Preenchidos os requisitos, o pedido deve ser protocolado na Justiça e deve conter:
- Os motivos que levarem a crise financeira;
- As demonstrações contábeis dos últimos 3 anos;
- O detalhamento de todas as dívidas em aberto;
- A relação patrimonial dos sócios.
Com o aceite do pedido pela Justiça, deverão ser suspensas por 180 dias as obrigações de pagamento do clube. Ao mesmo tempo é também nomeado um administrador judicial para acompanhar a empresa.
Passados 60 dias, o clube deverá apresentar um plano detalhado, com uma proposta de pagamento de dívidas e todo o caminho que pretende percorrer para viabilizar o pagamento. Assim, está prevista também a livre negociação entre o clube e os credores a fim de criar um ambiente favorável entre as partes.
Após a elaboração do plano, é necessária a aprovação de maioria simples dos credores (50% + 1) para que a recuperação judicial seja realmente concedida. Em caso de rejeição, a proposta pode ser refeita em até 30 dias.
Desafios no futebol
Em época de clubes-empresa e cada vez mais debates acerca da saúde financeira dos times de futebol, algumas questões são cruciais para equilibrar as contas na dinâmica do esporte. De acordo com Fernanda, “o principal desafio tributário de clubes de futebol é realizar uma estratégia para conseguir uma menor incidência de tributo”.

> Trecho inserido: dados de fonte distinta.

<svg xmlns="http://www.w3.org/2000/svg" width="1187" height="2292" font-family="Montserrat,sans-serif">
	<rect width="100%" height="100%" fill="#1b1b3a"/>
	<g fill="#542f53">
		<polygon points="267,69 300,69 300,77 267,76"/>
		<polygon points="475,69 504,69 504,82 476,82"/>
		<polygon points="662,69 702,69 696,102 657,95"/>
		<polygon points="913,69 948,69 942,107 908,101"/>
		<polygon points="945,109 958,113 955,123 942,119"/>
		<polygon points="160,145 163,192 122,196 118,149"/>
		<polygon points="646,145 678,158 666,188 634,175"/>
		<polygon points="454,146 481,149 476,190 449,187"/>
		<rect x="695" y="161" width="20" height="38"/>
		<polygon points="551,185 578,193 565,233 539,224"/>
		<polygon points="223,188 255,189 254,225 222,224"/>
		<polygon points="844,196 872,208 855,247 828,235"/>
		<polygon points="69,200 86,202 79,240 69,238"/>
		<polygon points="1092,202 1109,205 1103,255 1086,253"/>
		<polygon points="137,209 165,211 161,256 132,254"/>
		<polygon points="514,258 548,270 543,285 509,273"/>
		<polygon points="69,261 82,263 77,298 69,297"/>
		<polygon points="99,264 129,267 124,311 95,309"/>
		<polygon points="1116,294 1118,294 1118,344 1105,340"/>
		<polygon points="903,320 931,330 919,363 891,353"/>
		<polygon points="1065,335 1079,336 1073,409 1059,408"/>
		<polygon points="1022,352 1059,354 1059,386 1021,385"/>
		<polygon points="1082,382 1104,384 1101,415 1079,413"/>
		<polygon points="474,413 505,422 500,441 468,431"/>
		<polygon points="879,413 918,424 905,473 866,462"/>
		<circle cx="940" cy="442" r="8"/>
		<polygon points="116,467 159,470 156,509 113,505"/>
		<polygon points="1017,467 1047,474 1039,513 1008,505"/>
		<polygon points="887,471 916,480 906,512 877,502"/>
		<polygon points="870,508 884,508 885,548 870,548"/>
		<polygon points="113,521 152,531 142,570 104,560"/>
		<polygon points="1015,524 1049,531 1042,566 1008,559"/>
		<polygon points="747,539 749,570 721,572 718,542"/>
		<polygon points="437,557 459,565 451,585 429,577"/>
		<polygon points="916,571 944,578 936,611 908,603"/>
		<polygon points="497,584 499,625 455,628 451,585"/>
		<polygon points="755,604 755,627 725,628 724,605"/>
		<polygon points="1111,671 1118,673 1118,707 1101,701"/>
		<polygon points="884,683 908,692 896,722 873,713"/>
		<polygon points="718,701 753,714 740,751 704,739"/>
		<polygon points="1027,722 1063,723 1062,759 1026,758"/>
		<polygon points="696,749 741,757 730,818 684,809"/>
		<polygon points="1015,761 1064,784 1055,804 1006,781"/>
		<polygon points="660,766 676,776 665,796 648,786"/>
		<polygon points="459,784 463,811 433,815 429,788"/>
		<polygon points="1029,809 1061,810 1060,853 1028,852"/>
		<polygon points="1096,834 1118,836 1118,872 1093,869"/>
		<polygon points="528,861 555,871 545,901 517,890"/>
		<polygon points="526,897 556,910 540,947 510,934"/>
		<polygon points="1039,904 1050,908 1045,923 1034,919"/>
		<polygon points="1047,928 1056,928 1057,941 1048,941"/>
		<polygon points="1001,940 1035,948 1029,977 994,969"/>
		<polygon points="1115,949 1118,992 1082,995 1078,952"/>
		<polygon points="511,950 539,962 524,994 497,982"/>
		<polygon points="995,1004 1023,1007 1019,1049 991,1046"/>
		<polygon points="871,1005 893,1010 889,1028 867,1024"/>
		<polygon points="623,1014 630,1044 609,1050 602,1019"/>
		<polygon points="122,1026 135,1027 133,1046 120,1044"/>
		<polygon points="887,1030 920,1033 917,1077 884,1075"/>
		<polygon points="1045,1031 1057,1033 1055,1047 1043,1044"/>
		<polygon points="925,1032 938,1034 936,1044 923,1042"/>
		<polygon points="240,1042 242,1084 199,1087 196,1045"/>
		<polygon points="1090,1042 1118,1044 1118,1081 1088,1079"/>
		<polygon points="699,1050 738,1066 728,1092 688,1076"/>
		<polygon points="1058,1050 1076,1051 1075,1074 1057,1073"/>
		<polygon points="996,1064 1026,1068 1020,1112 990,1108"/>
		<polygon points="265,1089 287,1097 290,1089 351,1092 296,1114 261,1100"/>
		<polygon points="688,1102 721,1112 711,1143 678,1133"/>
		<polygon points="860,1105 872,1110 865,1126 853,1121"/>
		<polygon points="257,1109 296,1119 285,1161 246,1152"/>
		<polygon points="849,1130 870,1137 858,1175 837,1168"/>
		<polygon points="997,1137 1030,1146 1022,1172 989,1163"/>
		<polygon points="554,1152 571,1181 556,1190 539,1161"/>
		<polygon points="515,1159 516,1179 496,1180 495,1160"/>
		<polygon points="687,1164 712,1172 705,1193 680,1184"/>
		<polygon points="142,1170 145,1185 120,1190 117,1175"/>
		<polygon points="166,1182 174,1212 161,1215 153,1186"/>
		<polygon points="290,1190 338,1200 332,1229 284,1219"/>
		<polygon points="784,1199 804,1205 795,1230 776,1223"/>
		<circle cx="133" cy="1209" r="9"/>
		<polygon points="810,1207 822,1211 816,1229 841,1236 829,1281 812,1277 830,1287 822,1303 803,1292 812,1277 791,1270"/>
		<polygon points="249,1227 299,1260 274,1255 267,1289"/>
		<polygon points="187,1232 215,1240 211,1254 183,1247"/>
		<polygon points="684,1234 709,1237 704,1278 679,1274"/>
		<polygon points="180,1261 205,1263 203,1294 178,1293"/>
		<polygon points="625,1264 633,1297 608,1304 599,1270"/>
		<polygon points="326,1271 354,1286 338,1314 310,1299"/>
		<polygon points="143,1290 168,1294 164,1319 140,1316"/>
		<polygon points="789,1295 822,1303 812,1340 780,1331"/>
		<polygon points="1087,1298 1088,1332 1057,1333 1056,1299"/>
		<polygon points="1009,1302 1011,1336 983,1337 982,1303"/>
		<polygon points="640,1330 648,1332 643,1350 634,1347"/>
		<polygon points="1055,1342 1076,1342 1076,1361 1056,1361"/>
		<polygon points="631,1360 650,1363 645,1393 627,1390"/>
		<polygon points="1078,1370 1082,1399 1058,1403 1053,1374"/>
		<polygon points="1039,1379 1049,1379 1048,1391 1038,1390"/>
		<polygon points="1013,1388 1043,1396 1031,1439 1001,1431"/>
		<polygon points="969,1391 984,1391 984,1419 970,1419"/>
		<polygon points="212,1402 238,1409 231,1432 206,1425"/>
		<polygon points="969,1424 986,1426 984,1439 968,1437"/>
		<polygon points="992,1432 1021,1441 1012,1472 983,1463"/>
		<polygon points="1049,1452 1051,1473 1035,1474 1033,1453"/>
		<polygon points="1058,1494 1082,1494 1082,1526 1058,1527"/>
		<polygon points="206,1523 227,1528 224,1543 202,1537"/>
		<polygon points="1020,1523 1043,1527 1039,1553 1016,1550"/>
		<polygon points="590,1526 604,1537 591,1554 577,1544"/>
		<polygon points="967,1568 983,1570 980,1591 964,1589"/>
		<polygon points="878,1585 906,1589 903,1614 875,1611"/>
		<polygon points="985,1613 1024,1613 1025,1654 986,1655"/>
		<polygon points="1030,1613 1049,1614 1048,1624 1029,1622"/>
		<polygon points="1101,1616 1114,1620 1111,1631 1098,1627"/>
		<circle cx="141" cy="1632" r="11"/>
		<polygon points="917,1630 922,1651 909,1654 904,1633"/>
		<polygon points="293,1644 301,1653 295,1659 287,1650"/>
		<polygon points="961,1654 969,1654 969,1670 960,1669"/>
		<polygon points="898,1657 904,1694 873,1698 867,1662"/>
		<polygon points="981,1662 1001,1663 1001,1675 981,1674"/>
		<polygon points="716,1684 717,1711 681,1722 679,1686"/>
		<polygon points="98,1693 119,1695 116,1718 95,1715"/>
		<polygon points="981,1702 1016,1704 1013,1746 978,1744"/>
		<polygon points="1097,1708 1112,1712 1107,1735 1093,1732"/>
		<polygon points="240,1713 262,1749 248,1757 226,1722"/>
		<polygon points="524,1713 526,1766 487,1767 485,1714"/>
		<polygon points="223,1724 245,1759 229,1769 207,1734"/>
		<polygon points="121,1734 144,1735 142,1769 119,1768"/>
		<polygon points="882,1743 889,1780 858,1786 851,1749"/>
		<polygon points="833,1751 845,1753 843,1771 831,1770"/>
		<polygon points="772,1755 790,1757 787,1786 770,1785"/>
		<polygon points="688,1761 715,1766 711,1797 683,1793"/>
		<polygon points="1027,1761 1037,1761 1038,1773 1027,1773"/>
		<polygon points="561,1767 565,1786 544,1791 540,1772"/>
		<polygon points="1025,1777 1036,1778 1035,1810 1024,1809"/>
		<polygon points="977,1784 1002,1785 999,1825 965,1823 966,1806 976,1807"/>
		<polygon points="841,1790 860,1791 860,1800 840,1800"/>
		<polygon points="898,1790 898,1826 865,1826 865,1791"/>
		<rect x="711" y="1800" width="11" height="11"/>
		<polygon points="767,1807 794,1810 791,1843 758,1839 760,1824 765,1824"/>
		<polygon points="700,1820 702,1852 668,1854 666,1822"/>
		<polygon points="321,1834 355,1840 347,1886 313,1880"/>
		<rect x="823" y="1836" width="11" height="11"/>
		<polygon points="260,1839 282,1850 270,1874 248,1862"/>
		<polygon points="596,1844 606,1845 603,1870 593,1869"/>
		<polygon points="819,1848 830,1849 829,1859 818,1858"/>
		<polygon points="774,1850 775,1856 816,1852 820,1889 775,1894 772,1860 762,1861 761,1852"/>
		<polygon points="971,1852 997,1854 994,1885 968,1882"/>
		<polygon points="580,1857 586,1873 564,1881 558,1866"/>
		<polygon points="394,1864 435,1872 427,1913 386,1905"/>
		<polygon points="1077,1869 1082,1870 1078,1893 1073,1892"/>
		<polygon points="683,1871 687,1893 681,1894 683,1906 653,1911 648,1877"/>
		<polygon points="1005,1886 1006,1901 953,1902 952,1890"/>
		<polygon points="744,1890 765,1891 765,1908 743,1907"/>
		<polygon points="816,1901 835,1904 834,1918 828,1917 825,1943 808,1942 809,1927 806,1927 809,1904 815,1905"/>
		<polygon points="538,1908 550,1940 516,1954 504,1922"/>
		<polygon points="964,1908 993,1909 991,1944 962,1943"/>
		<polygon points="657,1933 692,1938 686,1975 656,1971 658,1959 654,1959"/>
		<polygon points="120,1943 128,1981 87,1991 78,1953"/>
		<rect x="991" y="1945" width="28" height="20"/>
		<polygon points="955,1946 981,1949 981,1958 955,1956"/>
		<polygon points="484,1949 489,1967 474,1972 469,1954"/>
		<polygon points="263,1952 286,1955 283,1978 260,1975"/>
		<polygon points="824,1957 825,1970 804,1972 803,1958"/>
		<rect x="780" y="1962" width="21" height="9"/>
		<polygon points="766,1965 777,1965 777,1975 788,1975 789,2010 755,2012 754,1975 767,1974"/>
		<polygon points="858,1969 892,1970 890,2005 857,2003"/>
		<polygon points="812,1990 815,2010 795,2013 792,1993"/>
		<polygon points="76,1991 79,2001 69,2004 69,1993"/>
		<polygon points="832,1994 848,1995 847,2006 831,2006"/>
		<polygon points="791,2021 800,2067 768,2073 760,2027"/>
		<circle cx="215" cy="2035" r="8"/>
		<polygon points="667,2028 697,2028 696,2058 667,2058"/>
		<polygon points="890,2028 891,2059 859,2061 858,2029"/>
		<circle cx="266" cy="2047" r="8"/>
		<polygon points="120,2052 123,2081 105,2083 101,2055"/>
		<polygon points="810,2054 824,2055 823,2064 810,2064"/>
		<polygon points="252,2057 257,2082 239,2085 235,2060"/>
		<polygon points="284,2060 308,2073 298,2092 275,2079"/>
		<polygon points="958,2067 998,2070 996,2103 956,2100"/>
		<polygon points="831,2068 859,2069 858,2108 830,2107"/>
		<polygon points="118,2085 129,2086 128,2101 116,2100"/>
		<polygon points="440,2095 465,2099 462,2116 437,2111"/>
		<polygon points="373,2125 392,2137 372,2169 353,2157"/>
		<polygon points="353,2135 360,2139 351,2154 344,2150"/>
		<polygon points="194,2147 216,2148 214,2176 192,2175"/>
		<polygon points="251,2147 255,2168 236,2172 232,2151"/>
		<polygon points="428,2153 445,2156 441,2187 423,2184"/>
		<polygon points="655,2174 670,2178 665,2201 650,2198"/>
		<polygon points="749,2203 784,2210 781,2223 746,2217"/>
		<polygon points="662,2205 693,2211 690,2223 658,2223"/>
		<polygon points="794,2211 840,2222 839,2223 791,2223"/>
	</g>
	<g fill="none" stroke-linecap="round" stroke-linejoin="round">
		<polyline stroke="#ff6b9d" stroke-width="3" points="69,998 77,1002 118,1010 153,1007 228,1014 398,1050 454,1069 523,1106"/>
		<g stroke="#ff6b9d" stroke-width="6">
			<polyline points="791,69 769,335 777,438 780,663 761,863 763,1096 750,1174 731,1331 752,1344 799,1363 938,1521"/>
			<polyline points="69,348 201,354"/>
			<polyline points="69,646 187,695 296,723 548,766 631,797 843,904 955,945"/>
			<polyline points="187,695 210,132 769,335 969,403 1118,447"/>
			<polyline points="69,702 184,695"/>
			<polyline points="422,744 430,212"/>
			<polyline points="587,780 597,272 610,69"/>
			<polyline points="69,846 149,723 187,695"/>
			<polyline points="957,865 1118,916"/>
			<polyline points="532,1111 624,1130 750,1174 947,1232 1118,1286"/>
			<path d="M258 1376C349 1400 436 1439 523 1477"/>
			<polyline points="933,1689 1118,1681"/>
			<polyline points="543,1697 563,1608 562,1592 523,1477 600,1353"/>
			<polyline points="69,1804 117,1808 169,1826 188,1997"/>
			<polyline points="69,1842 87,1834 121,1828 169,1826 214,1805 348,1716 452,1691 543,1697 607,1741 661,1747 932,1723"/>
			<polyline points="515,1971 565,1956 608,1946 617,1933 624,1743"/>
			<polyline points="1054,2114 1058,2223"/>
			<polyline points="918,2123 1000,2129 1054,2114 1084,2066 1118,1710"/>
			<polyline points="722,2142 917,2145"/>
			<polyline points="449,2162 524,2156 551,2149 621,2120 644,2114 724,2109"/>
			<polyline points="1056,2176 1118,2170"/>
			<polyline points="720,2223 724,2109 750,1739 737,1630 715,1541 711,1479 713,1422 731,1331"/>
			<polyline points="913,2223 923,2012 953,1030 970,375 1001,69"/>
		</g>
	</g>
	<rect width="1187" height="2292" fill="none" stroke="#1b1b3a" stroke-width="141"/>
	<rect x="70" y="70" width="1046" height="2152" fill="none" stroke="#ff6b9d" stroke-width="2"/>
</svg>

“Acredito que para isso acontecer o clube sempre deve estar amparado por uma equipe de advogados especialistas, que consigam fazer um bom planejamento de acordo com as possibilidades financeiras e fiscais do clube. Não tem como um clube de futebol sonegar imposto para tentar diminuir a taxação. Isso tem que ser feito dentro da lei”, finaliza a advogada.